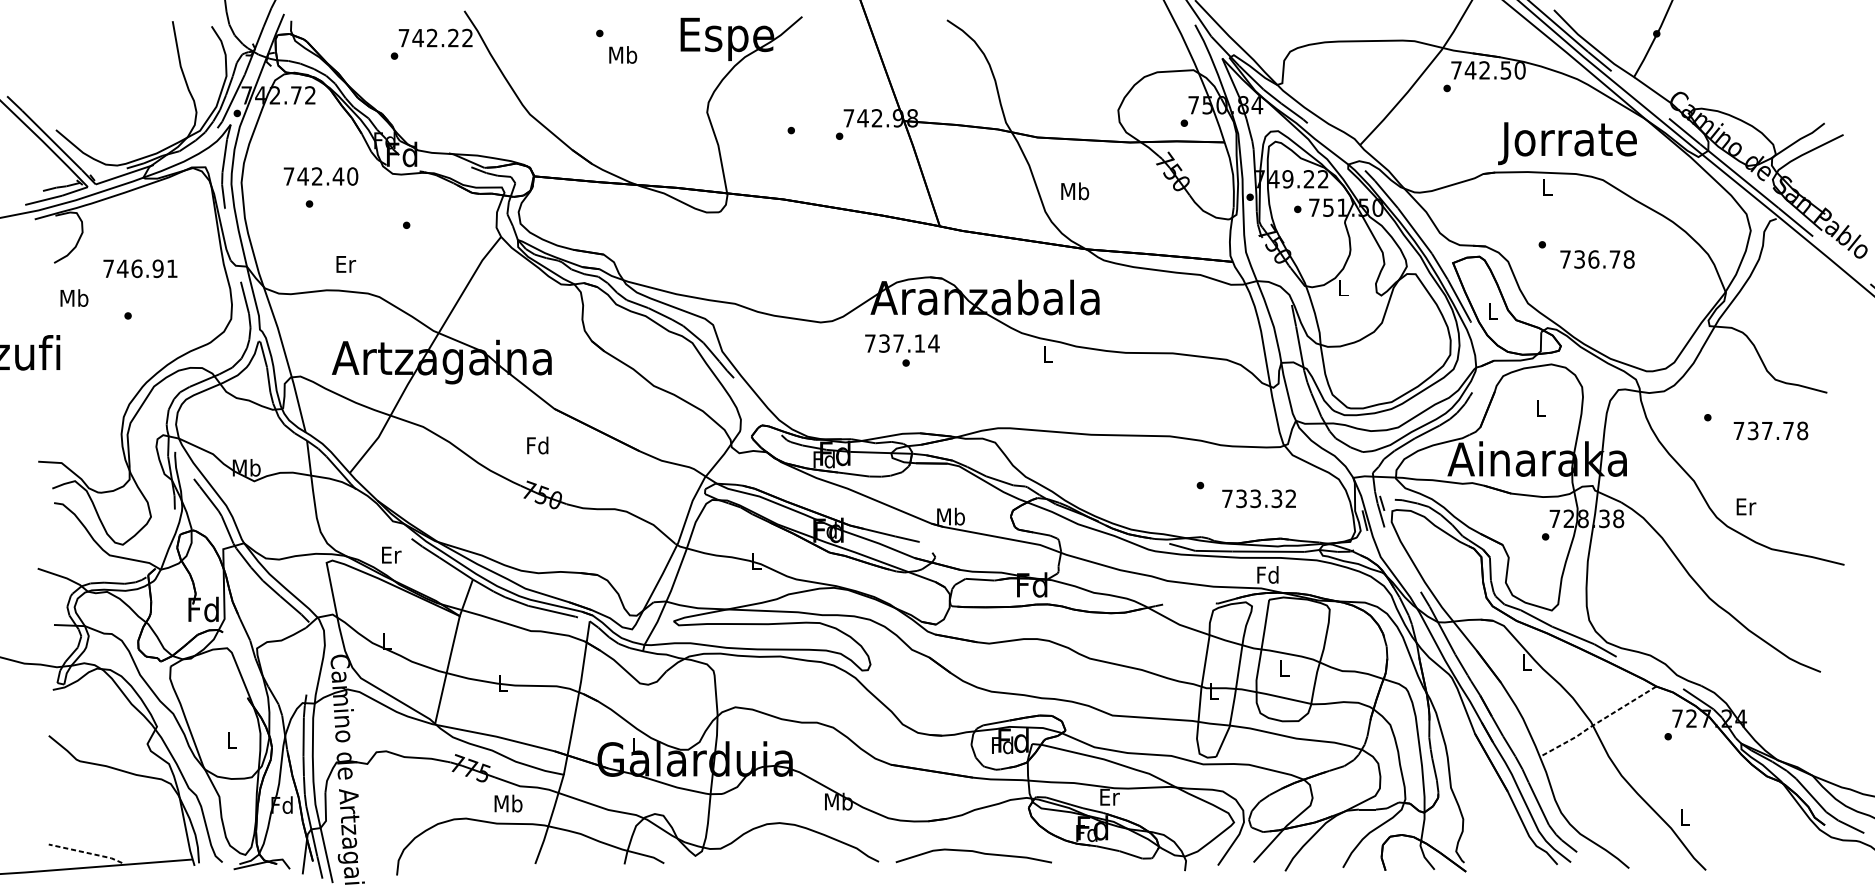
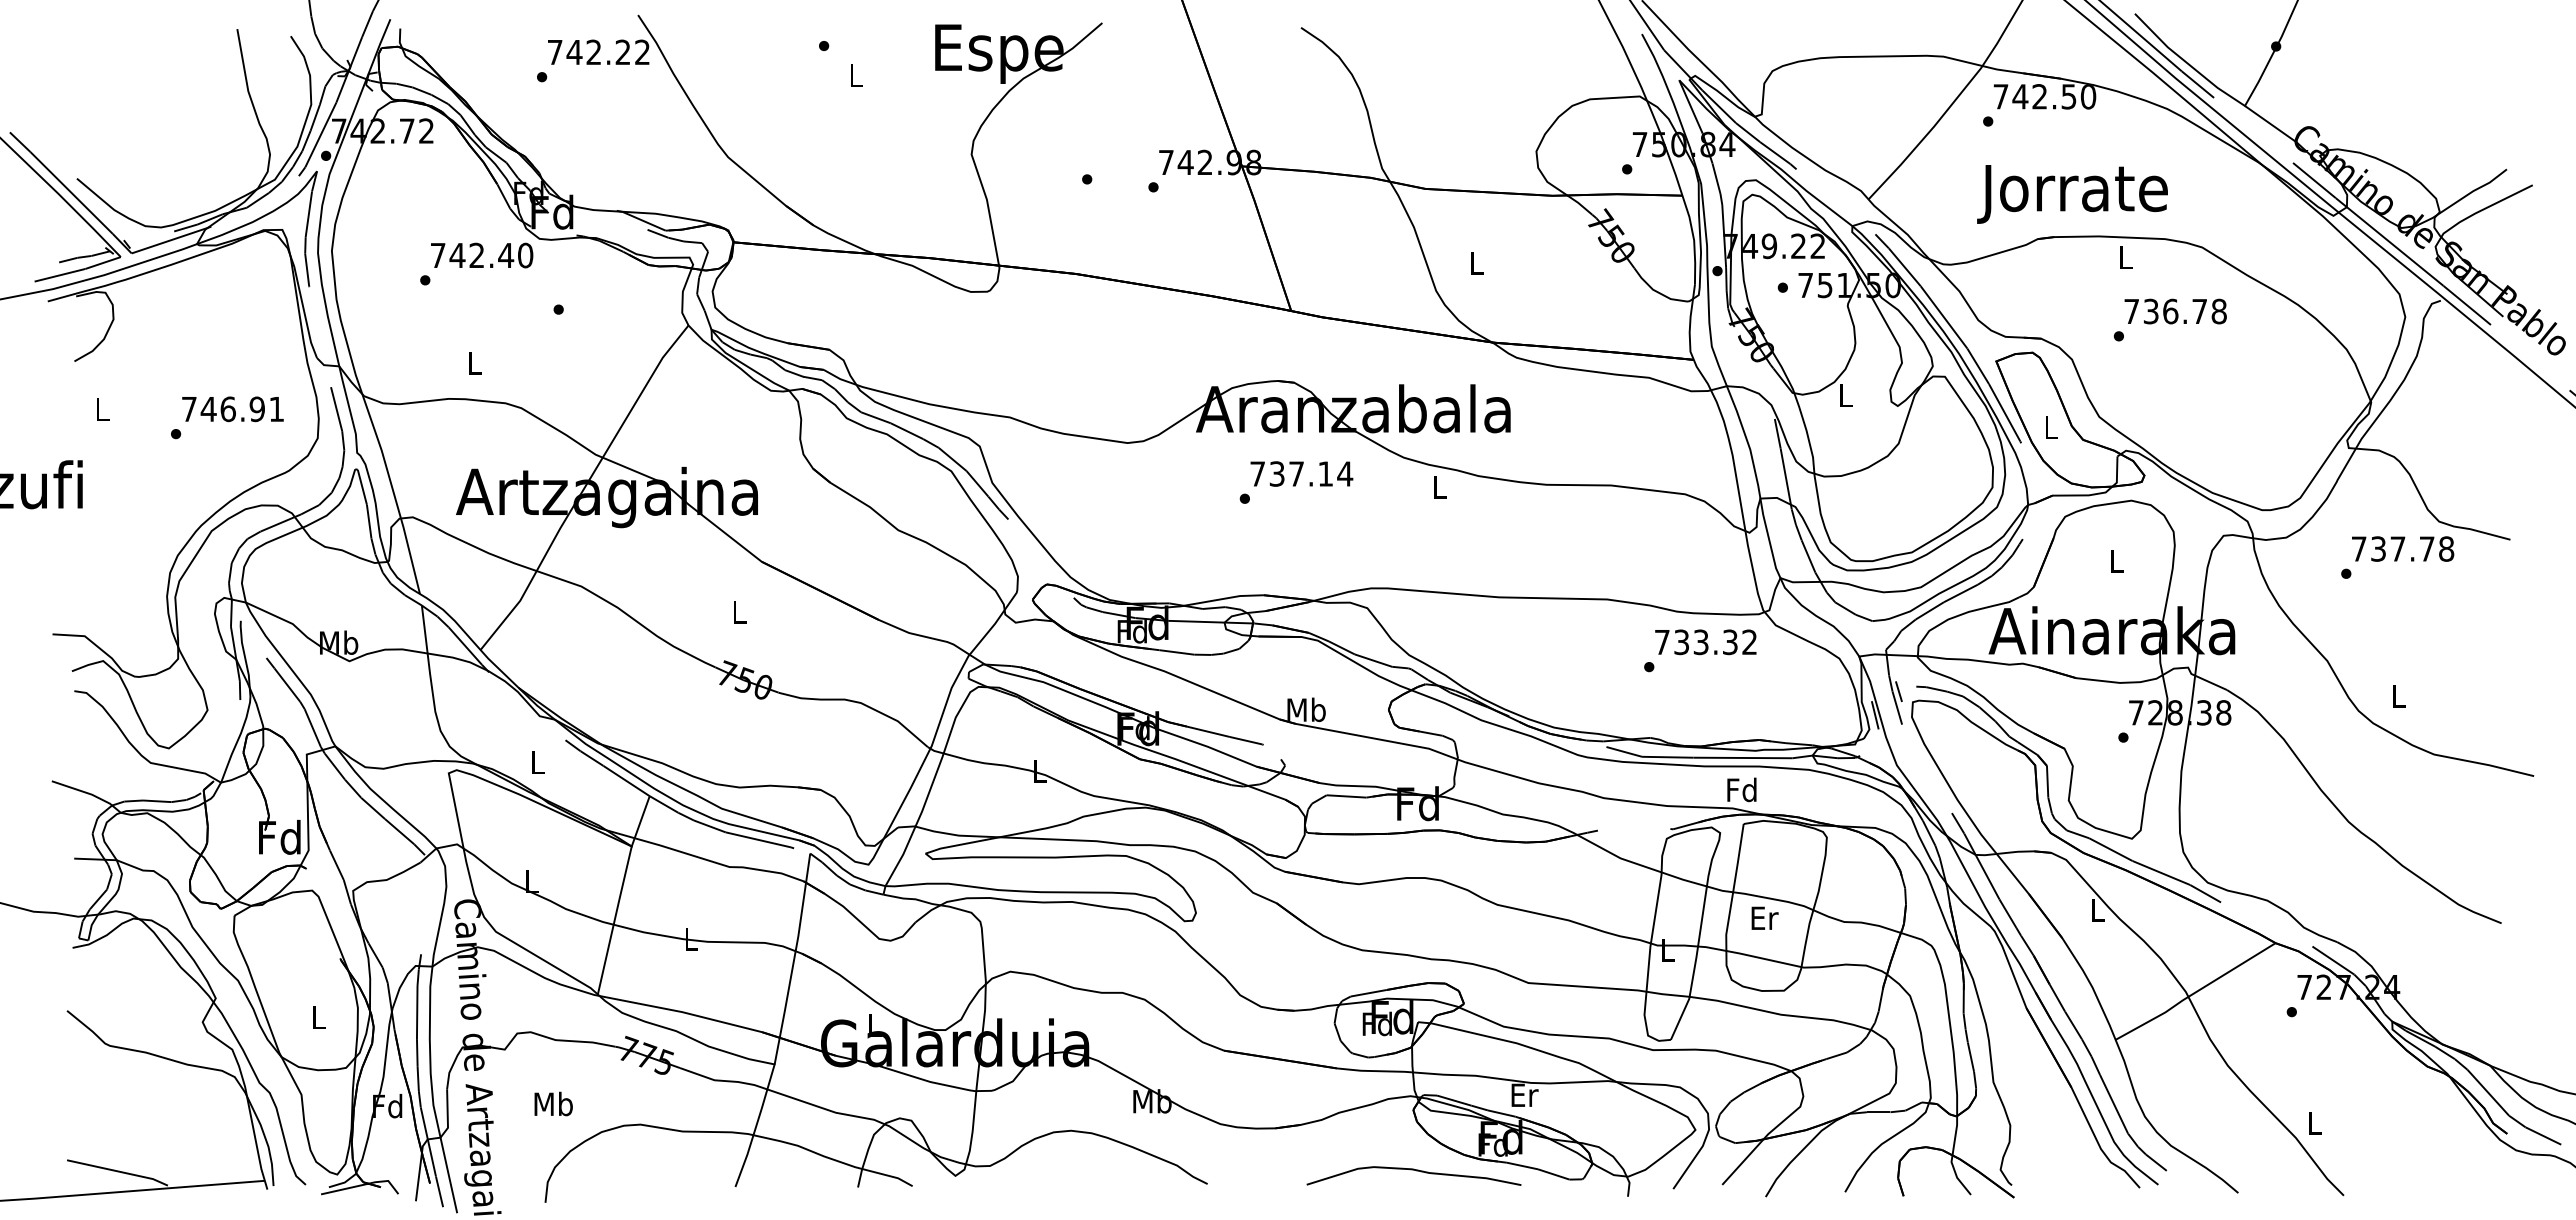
text: (623, 54) -> (856, 75), Mb -> L
text: (1567, 143) -> (2072, 194), moved
text: (321, 176) -> (482, 255), moved
text: (1075, 191) -> (1477, 262), Mb -> L
text: (1597, 259) -> (2175, 311), moved
text: (346, 263) -> (475, 362), Er -> L
text: (140, 268) -> (232, 409), moved
text: (74, 298) -> (102, 409), Mb -> L
text: (902, 343) -> (1301, 473), moved
text: (1771, 430) -> (2403, 548), moved
text: (537, 445) -> (738, 611), Fd -> L
text: (1258, 498) -> (1705, 642), moved
text: (1746, 506) -> (2399, 695), Er -> L
text: (391, 555) -> (537, 762), Er -> L
text: (1284, 667) -> (1764, 917), L -> Er
line: (1597, 722) -> (2194, 992), dashed -> solid
text: (508, 803) -> (553, 1103), moved
curve: (973, 851) -> (1413, 1170), moved
line: (86, 852) -> (118, 1171), dashed -> solid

• • • • •

▸ Exercise prompt:
Could you repeat each line above exactly as written? Omit the pictures.

▸ Response to the task:
text: (623, 54) -> (856, 75), Mb -> L
text: (1567, 143) -> (2072, 194), moved
text: (321, 176) -> (482, 255), moved
text: (1075, 191) -> (1477, 262), Mb -> L
text: (1597, 259) -> (2175, 311), moved
text: (346, 263) -> (475, 362), Er -> L
text: (140, 268) -> (232, 409), moved
text: (74, 298) -> (102, 409), Mb -> L
text: (902, 343) -> (1301, 473), moved
text: (1771, 430) -> (2403, 548), moved
text: (537, 445) -> (738, 611), Fd -> L
text: (1258, 498) -> (1705, 642), moved
text: (1746, 506) -> (2399, 695), Er -> L
text: (391, 555) -> (537, 762), Er -> L
text: (1284, 667) -> (1764, 917), L -> Er
line: (1597, 722) -> (2194, 992), dashed -> solid
text: (508, 803) -> (553, 1103), moved
curve: (973, 851) -> (1413, 1170), moved
line: (86, 852) -> (118, 1171), dashed -> solid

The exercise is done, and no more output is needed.